Six Honorable Republicans

I heard a lot about the Gay Marriage Ban Amendment failing in the Senate. I also heard a few times that six Republican senators joined the Democrats in voting to kill the amendment. But what I didn’t hear was which senators, other than John McCain, turned down base-appeasing opportunism in favor of equal rights for all people.

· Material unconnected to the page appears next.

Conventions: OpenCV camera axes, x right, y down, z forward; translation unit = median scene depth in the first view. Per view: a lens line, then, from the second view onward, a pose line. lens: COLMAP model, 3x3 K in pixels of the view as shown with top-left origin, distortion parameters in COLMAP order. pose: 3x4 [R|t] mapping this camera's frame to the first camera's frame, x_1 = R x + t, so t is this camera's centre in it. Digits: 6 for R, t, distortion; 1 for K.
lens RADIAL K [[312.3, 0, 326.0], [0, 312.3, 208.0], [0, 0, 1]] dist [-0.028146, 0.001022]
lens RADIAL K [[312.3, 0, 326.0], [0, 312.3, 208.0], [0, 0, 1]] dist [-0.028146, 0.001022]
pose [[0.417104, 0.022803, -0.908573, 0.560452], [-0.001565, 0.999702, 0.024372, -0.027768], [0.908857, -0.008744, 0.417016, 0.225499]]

Based on this page from*), the Republicans who voted against are

  • Campbell (R-CO)
  • Chafee (R-RI)
  • Collins (R-ME)
  • McCain (R-AZ)
  • Snowe (R-ME)
  • Sununu (R-NH)

So it’s the usual suspects (Snowe, Collins, and Chafee), McCain (not too surprising), and two surprises: John Sununu and Ben Nighthorse Campbell. Sununu was the elder Bush’s chief of staff for several years is the son of the elder Bush’s former chief of staff, so I can’t find a good reason for his opposition to the amendment. Possibly he voted with the Democrats because he believes in equal rights; perhaps he believes that the Constitution should not be trifled with; or possibly he voted as he did because New Hampshire, as the “Live Free or Die” state, has a strong Libertarian streak (but NH’s other senator, Judd Gregg, voted for the ban). Either way, it will cost Sununu in the short term, so kudos.

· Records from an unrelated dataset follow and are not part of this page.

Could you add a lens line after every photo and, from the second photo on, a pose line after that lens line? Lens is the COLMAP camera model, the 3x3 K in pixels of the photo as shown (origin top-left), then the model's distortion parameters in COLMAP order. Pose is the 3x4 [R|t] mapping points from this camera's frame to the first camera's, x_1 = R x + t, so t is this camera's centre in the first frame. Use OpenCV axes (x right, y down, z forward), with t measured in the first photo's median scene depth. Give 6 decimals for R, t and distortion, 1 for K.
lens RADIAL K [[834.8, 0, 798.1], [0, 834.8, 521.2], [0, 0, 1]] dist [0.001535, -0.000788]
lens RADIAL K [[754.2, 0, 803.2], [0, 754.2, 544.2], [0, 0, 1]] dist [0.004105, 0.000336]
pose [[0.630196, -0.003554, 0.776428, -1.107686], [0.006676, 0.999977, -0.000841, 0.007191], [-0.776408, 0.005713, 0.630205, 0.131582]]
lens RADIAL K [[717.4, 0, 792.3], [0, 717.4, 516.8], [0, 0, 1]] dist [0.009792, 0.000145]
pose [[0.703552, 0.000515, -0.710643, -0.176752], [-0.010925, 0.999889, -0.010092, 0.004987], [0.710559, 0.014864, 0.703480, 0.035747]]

Ben Campbell is more easily explained: he’s a lame duck (by choice). The typical Republican Senator knows the amendment has no chance and so could costlessly vote for it as a quick and easy base-pleaser. Campbell has no need to vote to please anyone anymore. On the other hand, it may cost him some future sinecure, so I suppose Campbell deserves some credit on this too.

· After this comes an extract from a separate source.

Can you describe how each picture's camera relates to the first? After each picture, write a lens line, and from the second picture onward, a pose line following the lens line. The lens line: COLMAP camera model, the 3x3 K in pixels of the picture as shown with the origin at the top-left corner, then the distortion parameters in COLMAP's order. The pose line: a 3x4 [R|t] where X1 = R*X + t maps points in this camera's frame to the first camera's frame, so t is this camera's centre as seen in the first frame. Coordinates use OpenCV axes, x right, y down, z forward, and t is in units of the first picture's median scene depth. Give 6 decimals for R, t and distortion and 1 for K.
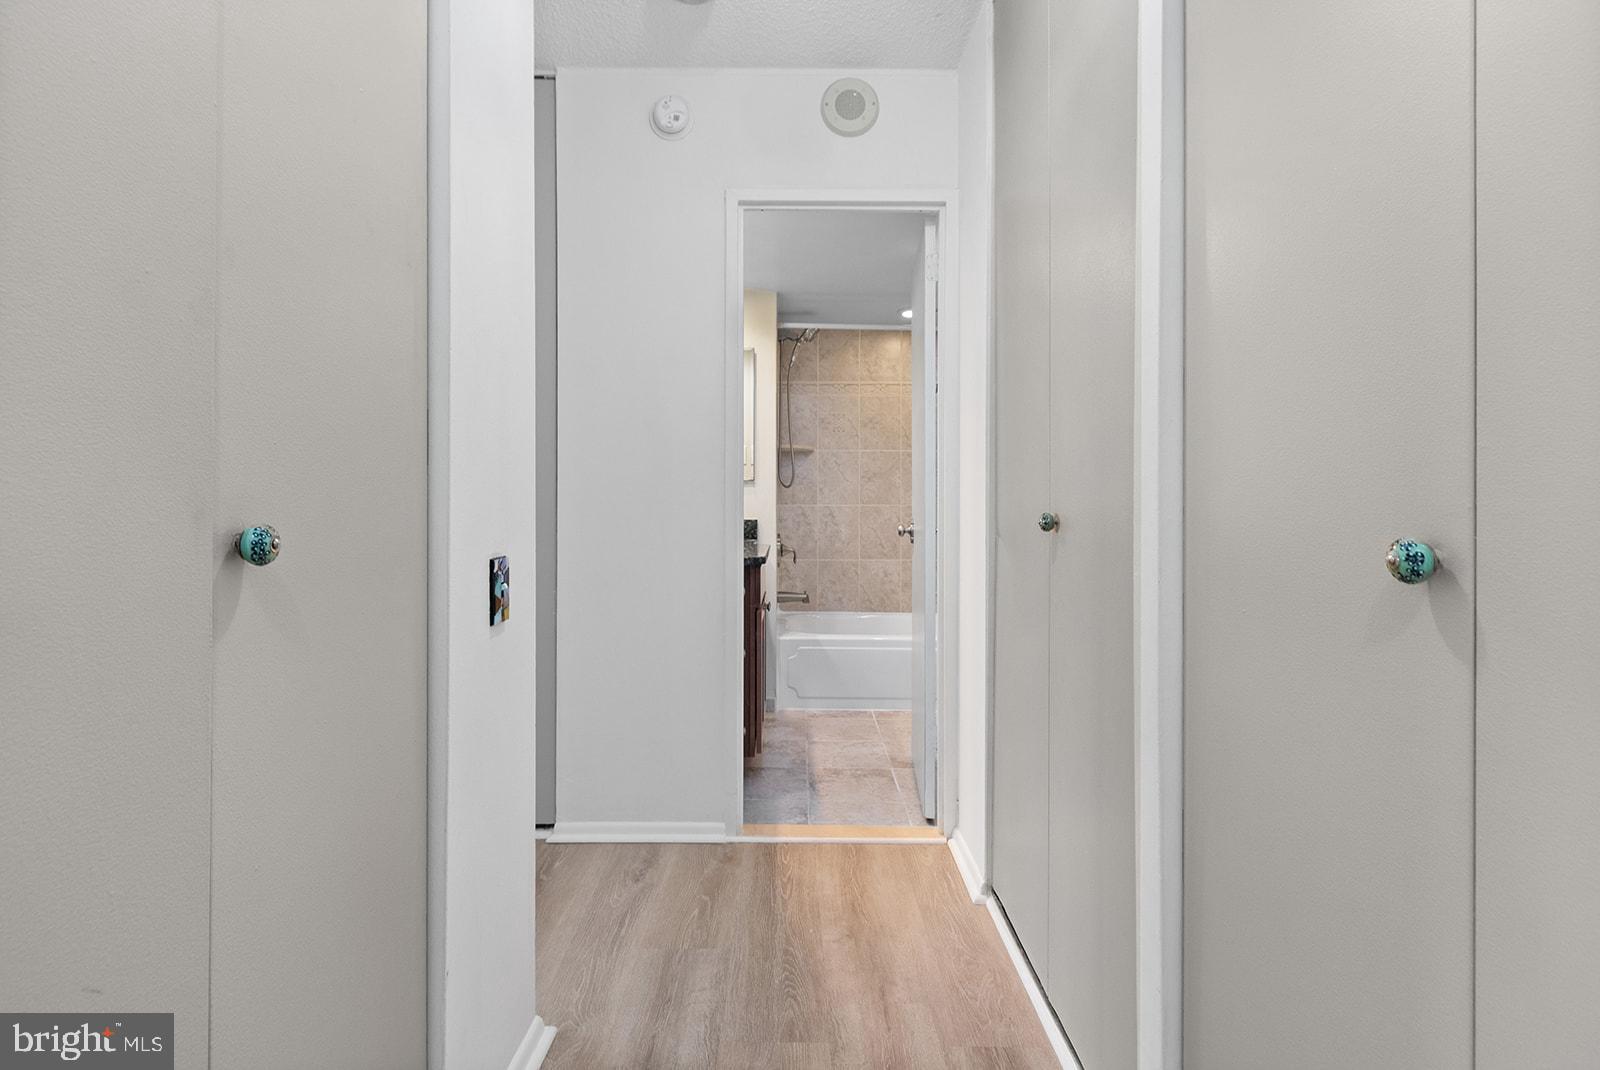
lens RADIAL K [[760.5, 0, 791.1], [0, 760.5, 495.2], [0, 0, 1]] dist [0.000744, -0.000028]
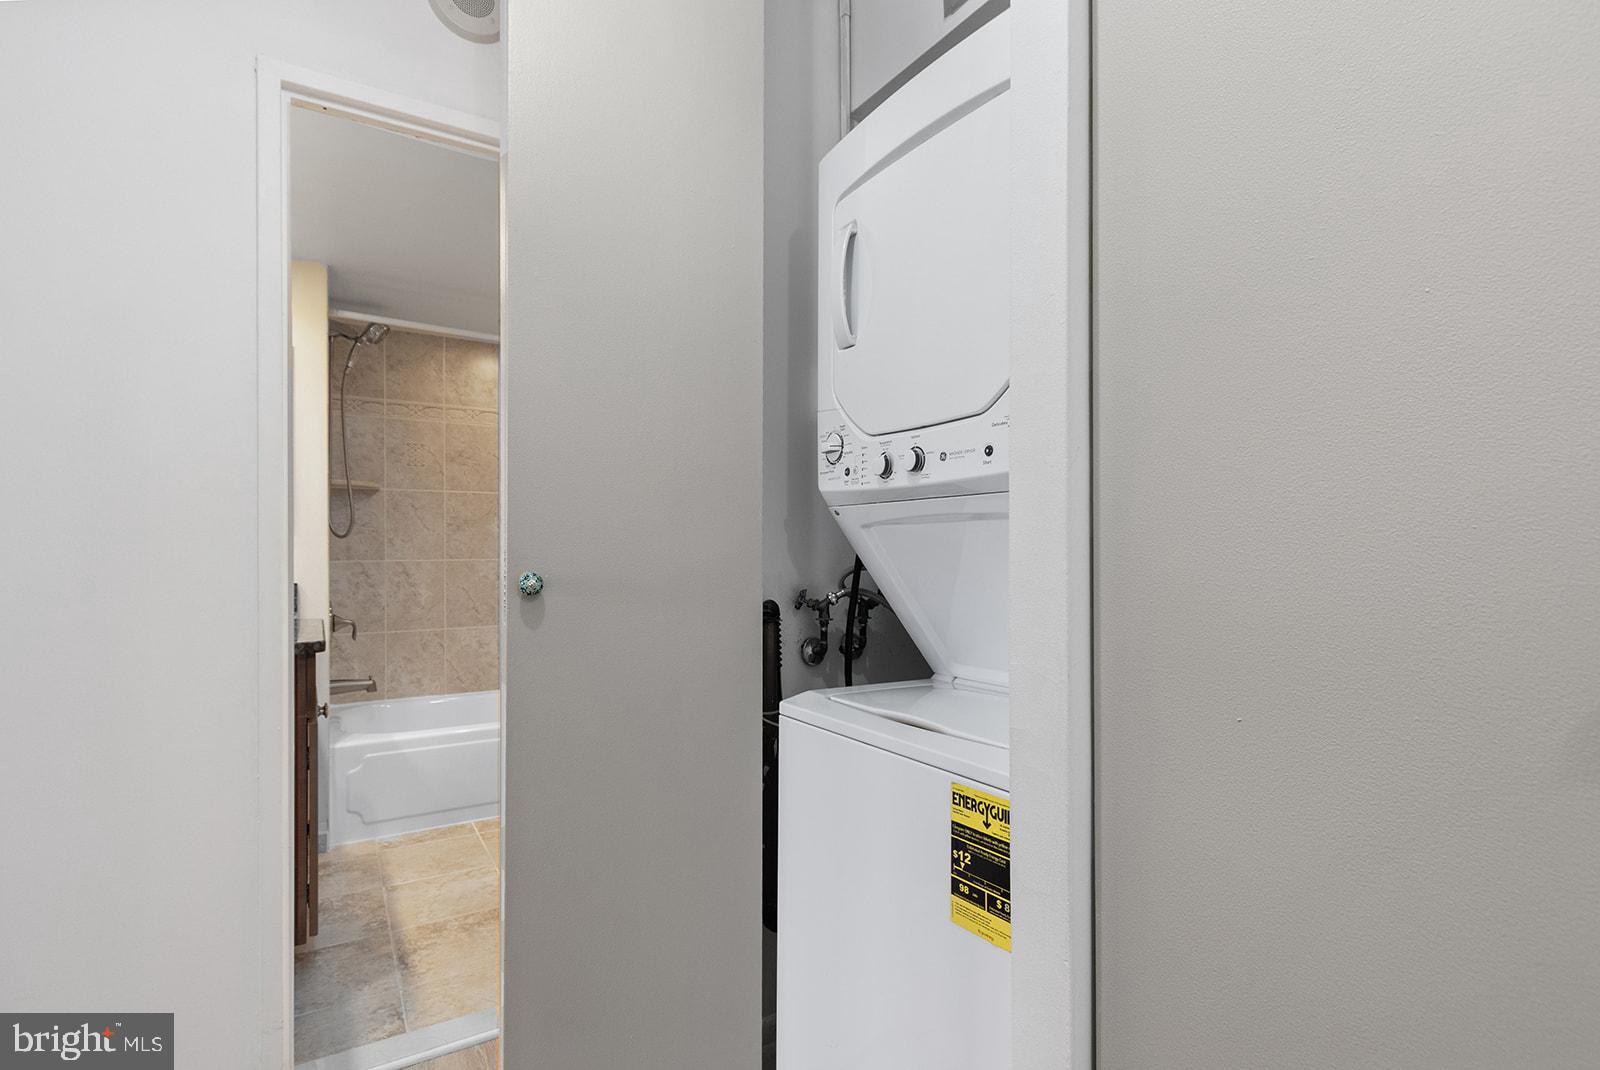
lens RADIAL K [[771.1, 0, 792.2], [0, 771.1, 544.7], [0, 0, 1]] dist [0.019280, -0.007809]
pose [[0.851605, -0.003591, 0.524173, -0.025453], [0.004311, 0.999991, -0.000154, -0.001194], [-0.524167, 0.002391, 0.851612, 0.121995]]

Democrats deserving scorn: Robert Byrd (D-WV), for whom I have no candidate explanation for his vote, other than possibly being extremely old; Zell Miller (D-Jackass), whose asinine vote needs no explanation; and Ben Nelson (D-NE), for whom I also have no candidate explanation.


(*) It looks like there was a filibuster against the amendment and the vote was actually on a cloture motion.Senators voting “aye” were voting in favor of cloture — moving forward on the amendment — not voting for the amendment itself.